Dave’s interest in trains came from hearing action in Santa Fe’s Houston, Texas yard as a toddler.  He could hear, but not see what was behind all that noise, and it instilled a life-long desire to be around railroads.  His parents would recall how Dave would make them wait at grade crossings if there was a headlight showing, and they did.  At the same time, Dave’s model railroading passion began with his first Marx set when he was less than four.  Lionel sets then came quickly, and filled his room and time with arcing and sparking ozone smells.  


Dave’s interest in trains never faded through the teenage years, and once he was able to drive, he spent “Friday Night Date Nights” at his high school, (where mom thought he was out with the girls) going to Burbank Junction instead.  Little did Dave’s parents know he was “hooping up orders” to Trains 365, 57, 75, 805, or any extra that rolled through on those balmy nights in beautiful Downtown Burbank.


Always being partial to the Southern Pacific, Dave actually worked several summers for the Santa Fe pulling pins at Hobart Yard in Los Angeles.  Always wanting to have a business car of his own as a railroad executive, he finished college with a degree in Industrial Relations, applied to all, but was accepted by none.

* [Source material]
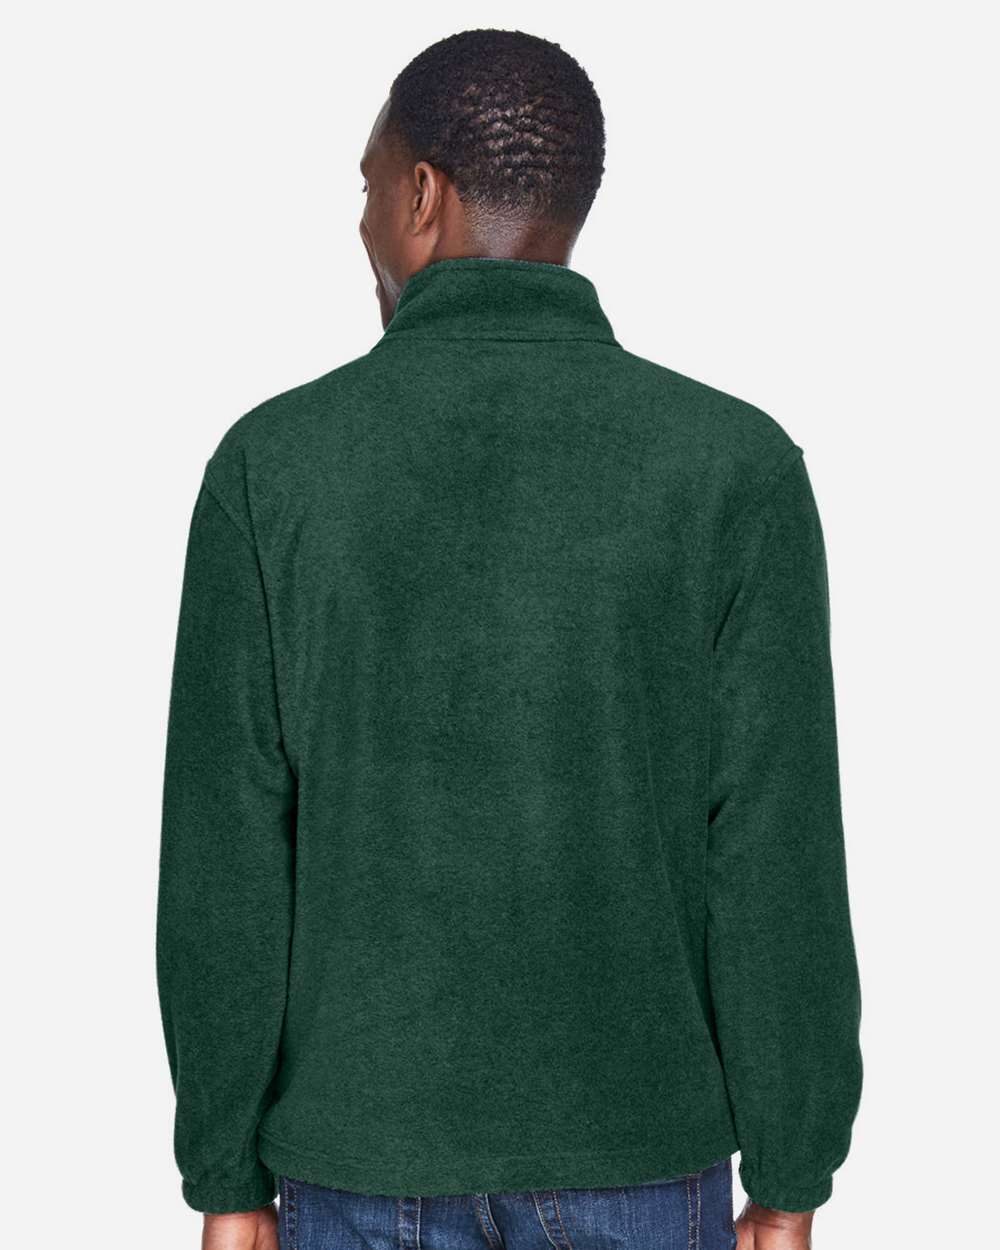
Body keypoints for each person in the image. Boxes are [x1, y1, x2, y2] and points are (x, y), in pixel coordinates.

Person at [156, 27, 863, 1250]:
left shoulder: (273, 467)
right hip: (639, 1154)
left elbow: (227, 850)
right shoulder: (733, 468)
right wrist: (793, 1167)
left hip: (356, 1156)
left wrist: (224, 1171)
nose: (362, 219)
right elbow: (772, 847)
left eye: (369, 184)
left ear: (422, 195)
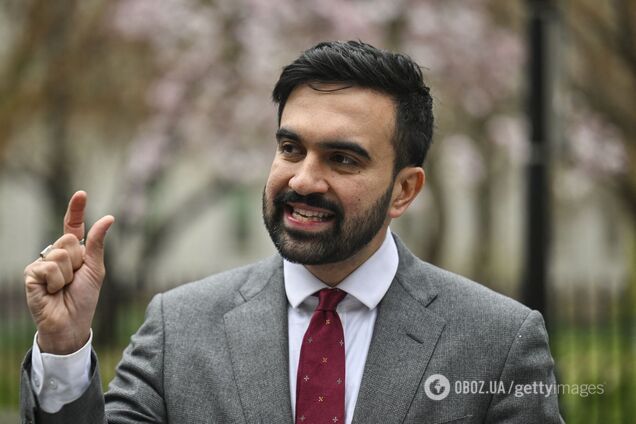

* [What you have to do] From the passage about Dave's love of trains, quote word for word the stretch that begins at the words "Dave’s interest in trains came" and stops after "sparking ozone smells.".

* [Solution for this problem]
Dave’s interest in trains came from hearing action in Santa Fe’s Houston, Texas yard as a toddler.  He could hear, but not see what was behind all that noise, and it instilled a life-long desire to be around railroads.  His parents would recall how Dave would make them wait at grade crossings if there was a headlight showing, and they did.  At the same time, Dave’s model railroading passion began with his first Marx set when he was less than four.  Lionel sets then came quickly, and filled his room and time with arcing and sparking ozone smells.